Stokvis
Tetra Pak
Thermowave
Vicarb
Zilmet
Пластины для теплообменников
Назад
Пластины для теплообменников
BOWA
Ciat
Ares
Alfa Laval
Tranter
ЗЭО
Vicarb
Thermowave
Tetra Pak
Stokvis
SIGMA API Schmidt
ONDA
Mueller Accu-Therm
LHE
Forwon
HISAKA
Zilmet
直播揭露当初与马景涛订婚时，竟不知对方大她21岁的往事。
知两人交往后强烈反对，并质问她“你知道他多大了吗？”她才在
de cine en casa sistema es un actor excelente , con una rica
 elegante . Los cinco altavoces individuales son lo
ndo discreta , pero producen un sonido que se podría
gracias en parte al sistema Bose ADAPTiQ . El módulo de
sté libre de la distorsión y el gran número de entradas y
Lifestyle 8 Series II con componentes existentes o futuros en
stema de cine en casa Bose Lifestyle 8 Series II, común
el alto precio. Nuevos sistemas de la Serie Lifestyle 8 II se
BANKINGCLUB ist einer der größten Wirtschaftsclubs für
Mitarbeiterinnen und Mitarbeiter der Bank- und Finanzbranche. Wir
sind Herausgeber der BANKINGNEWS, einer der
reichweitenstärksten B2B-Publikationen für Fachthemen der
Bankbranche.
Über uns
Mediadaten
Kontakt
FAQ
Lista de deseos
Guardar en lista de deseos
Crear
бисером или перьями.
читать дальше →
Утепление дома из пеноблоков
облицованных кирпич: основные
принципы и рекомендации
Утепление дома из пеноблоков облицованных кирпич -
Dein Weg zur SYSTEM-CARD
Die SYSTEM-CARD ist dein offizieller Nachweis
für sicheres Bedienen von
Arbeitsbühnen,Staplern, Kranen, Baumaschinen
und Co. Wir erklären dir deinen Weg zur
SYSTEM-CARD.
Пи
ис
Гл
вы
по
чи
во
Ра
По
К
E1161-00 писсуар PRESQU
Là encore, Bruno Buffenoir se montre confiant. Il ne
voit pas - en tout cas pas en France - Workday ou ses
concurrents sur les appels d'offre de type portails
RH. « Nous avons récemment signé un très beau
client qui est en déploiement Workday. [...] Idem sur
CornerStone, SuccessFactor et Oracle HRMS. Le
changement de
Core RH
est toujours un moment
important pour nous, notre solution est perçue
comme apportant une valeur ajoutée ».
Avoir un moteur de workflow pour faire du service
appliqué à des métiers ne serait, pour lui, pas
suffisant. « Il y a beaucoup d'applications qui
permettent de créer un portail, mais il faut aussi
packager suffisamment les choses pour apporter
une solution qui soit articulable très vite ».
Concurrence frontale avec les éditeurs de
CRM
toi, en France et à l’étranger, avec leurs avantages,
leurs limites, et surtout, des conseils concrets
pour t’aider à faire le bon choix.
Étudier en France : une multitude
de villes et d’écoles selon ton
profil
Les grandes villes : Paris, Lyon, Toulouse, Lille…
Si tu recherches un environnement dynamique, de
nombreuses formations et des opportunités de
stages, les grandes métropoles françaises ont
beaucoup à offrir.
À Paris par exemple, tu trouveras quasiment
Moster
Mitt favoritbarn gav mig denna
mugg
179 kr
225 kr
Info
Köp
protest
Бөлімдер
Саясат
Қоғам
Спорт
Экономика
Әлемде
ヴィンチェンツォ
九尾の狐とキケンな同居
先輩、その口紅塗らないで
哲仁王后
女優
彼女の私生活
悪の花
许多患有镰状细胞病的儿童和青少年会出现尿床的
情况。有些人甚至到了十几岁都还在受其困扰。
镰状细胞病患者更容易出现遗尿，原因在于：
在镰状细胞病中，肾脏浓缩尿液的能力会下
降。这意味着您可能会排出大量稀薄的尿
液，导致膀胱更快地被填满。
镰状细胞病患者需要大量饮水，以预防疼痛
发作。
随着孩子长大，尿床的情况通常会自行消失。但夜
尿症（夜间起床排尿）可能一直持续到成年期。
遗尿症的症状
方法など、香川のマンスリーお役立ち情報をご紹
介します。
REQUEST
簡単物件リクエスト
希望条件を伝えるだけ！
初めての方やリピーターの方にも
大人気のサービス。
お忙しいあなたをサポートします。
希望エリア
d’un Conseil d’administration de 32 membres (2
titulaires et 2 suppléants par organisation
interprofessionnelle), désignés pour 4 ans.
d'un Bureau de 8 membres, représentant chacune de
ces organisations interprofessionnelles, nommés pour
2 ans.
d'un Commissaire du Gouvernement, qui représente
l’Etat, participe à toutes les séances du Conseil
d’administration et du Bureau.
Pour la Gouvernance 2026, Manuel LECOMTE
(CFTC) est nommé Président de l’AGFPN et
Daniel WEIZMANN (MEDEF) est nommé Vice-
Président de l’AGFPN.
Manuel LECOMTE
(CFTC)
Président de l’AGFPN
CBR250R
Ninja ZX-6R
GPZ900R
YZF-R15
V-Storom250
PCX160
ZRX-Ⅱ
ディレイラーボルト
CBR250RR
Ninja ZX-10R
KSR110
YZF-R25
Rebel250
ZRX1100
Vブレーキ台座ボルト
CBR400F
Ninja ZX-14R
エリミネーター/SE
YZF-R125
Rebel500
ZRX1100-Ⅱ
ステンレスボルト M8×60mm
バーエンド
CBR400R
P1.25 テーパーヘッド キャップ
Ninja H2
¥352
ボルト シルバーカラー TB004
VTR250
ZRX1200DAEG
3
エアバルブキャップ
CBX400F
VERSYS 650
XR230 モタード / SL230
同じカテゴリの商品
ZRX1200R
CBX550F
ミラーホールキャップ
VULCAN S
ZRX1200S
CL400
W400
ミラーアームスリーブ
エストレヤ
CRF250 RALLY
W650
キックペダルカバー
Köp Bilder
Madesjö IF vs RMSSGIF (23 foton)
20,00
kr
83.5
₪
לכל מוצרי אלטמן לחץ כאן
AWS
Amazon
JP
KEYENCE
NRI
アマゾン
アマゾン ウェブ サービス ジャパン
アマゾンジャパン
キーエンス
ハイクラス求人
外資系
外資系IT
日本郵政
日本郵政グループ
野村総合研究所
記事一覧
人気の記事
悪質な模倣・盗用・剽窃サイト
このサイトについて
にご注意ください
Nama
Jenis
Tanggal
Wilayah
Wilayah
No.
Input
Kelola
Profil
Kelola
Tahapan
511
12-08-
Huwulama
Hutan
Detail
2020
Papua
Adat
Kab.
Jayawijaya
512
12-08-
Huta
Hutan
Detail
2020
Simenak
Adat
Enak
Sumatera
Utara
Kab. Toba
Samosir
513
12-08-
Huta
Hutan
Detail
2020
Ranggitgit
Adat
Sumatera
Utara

#### ABOUT THIS TASK
Check each line of the listing above for the string "administration", then give how many lines have it. No other text.

#### REPLY TO THE EXERCISE
2